How the hell could I forget someone who looks like that?
Her lips part slightly. She takes a step back, toward the sink, her hands coming together in front of her, still yellow-rubber-clad, and we just look at each other for a long, long moment.
Finally, she speaks first.
“Eli?” she says.
Just like that, I know who she is. The cold, hard ball that’s been gathering in the pit of my stomach falls straight through to my guts and rolls around in there.
“Violet,” I say, and stop. For once, words fail me.
Violet could always smell weakness like a shark smells blood in the water. Give her an opening and she’ll bite your leg off. I’m already tense, alert, the duct tape squeezed tight in my fist.
“The hell are you doing washing dishes in my kitchen?” I finally ask.
I try to sound casual. I’m not sure it works.
Violet gives me a full-body, floor-to-head once over and she takes her sweet time about it. Her eyes are the color of sharks. I feel like they’re circling me.
“It’s a long story,” she finally says. “What the hell are you doing back home?”
I give her a once-over, too, just to see how she likes it, and because I like it pretty well.
“Did you try to dine and dash?” I finally ask.
She snorts.
“Of course no—”
“You tried to dine and dash and got busted, didn’t you?” I ask. “Crime never pays, Violet.”
She rolls her eyes and turns back to the sink.
Then, suddenly, I put two and two together.
“Sure,” she says. “That’s me, some kind of —”
“Your date ditched you,” I say.
Violet says nothing.
“He ditched you, you can’t pay, and that’s why you’re here,” I say.
She sloshes water out of the huge pot she’s washing and glances over her shoulder, eyes blazing at me.
“And I assume you’re here because you’re all done with med school and you’re just killing time between shifts as the top-rated neurosurgeon in southwestern Virginia,” she says.
Scrub. Slosh.
“Or did that not work out as planned?” she finishes.
Her voice is sharp. Cutting. I don’t want it to hurt but it does, like a scalpel on scar tissue.
I remind myself that she’s clearly having a shitty day.
I remind myself that I’m nearly thirty years old and I shouldn’t react to her like we’re both in middle school, because I’ve matured past that.
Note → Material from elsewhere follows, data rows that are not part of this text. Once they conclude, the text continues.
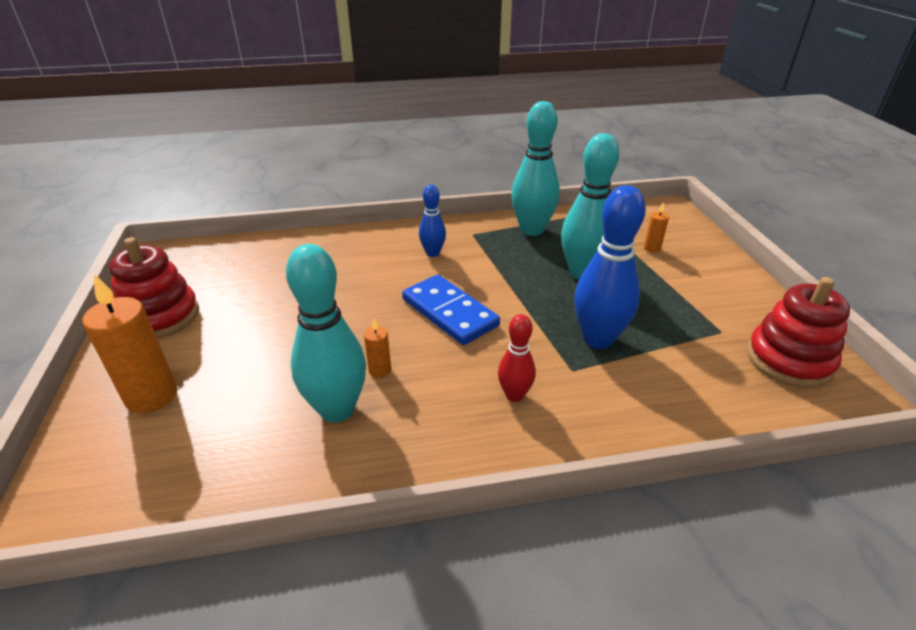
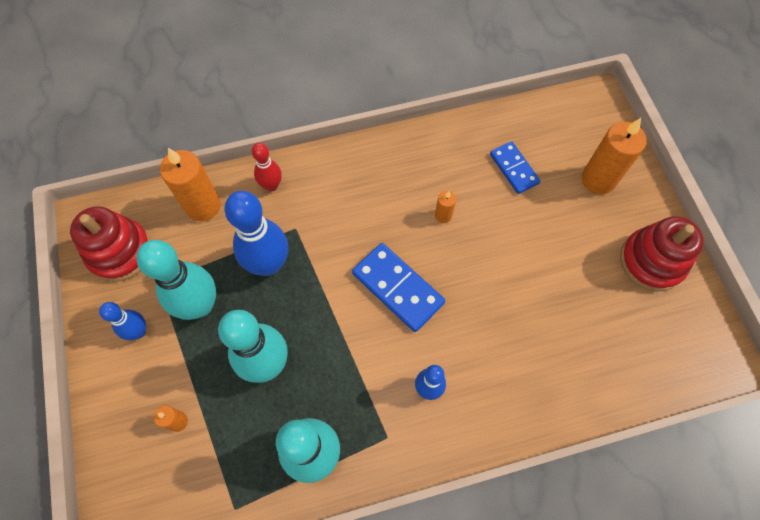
camera: 175 degrees right, 30 degrees up
turquoise bowling pin [286,244,366,423] -> turquoise bowling pin moved to [136,240,216,320]
red bowling pin [498,314,536,402] -> red bowling pin moved to [252,143,282,191]
none -> blue bowling pin [99,302,146,340]
none -> orange candle [160,148,221,221]
none -> blue domino [490,141,540,194]

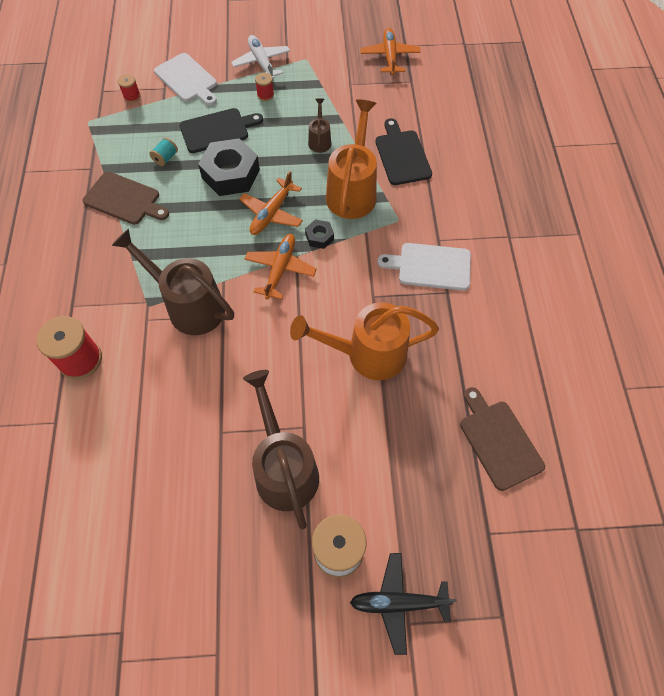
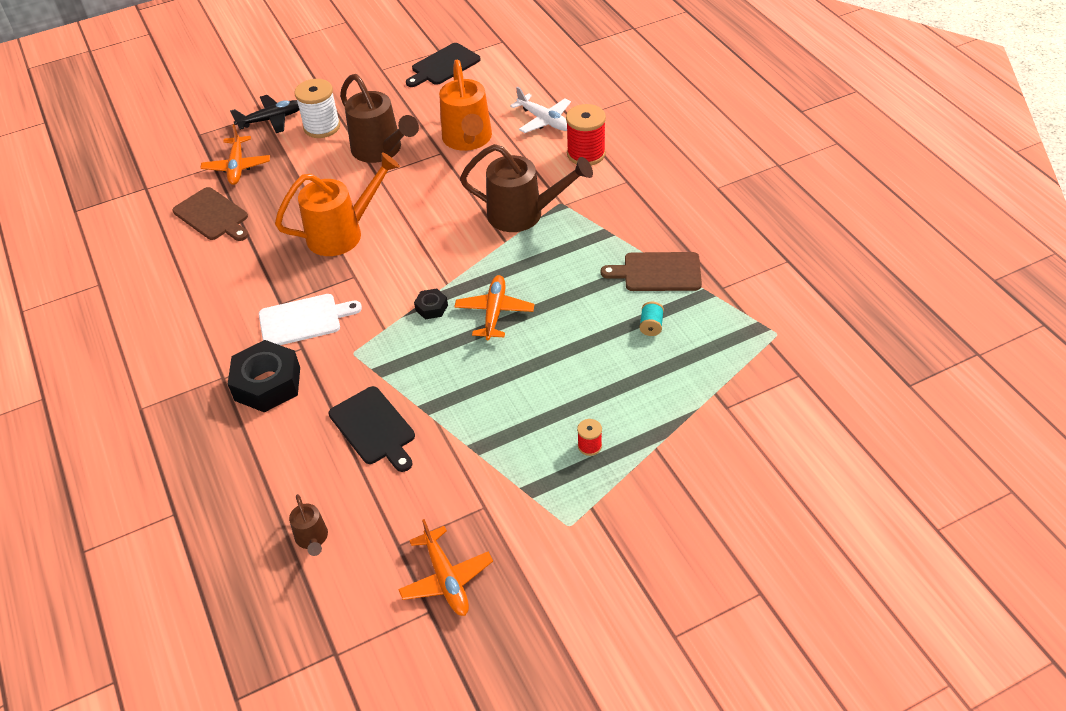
camera: 160 degrees right, 15 degrees down
red spool [118,74,141,103] -> none
white cutting board [154,53,217,106] -> none
black cutting board [180,108,263,153] -> black cutting board moved to [406,43,481,87]
black nut [198,138,260,196] -> black nut moved to [228,340,300,412]
white plane [231,35,290,80] -> white plane moved to [510,87,571,133]
orange plane [245,234,317,300] -> orange plane moved to [201,124,270,185]
brown watering can [308,98,331,153] -> brown watering can moved to [289,494,328,556]
orange watering can [326,99,377,219] -> orange watering can moved to [439,60,492,151]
I remind myself what my mother always said about flies, honey, and vinegar, but all the reminders in the world can’t override my gut reaction to Violet.
“It’s working out about as well as law school and moving to New York seems like it has for you,” I say.
She heaves the pot onto the drainboard, obviously pissed, and reaches for the last one. The ball of duct tape is clenched in my fist, bits sticking between my fingers, but I can’t unclench.
“I’m not the one who swore on his father’s grave that he’d leave Sprucevale forever if it took every cent he made,” she says, her back still to me, her voice placid with forced calm.
Something tightens in my chest. I clench the duct tape harder, knuckles starting to ache. I still feel bad about that particular oath, even though it was fifteen years ago.
I feel worse that Violet remembers it.
“What do you say to a man to make him leave in the middle of a date?” I ask, leaning against the door frame, pretending to be casual despite my death grip on the duct tape.
She doesn’t answer me. I snap my fingers like I’ve just remembered something.
“Did he order the wrong wine, so you called him a backwoods pigfucker who could barely add two and two?” I ask.
Violet ignores that, but I can see the muscles in her back tighten. I’m clenching the duct tape so hard my hand is shaking.
“Or maybe you told everyone on the debate team that you’d seen him drinking beers in the 7-11 parking lot with his brother so they would vote for you to be captain instead,” I go on.
“No, and I also never told him that the reason he got into college was a cute face and a trailer trash sob story,” she snaps back.
I ignore her.
“Or, you told him that he’d always be a moron who couldn’t tell Togo from Trinidad when you won the geography bee the day after his father died?”
There’s a savage delight in this. I know there shouldn’t be, but there is.
I’m enjoying seeing Violet Tulane, legendary know-it-all and the bane of my existence from ages five to eighteen, knocked down a peg or two.
Violet dumps the pot out violently, splashing water far enough that some gets on me, five feet behind her.
“I didn’t know he’d died when I said that,” she gets out between her teeth.
“And it’s such a lovely thing to say otherwise.”
“Fuck off, Eli.”
“No, thanks.”
“Great,” she says, sarcasm dripping from her voice. “Glad I can entertain the guy who spread the rumor that he saw me making out with a golden retriever. Was being eighth grade class president worth it?”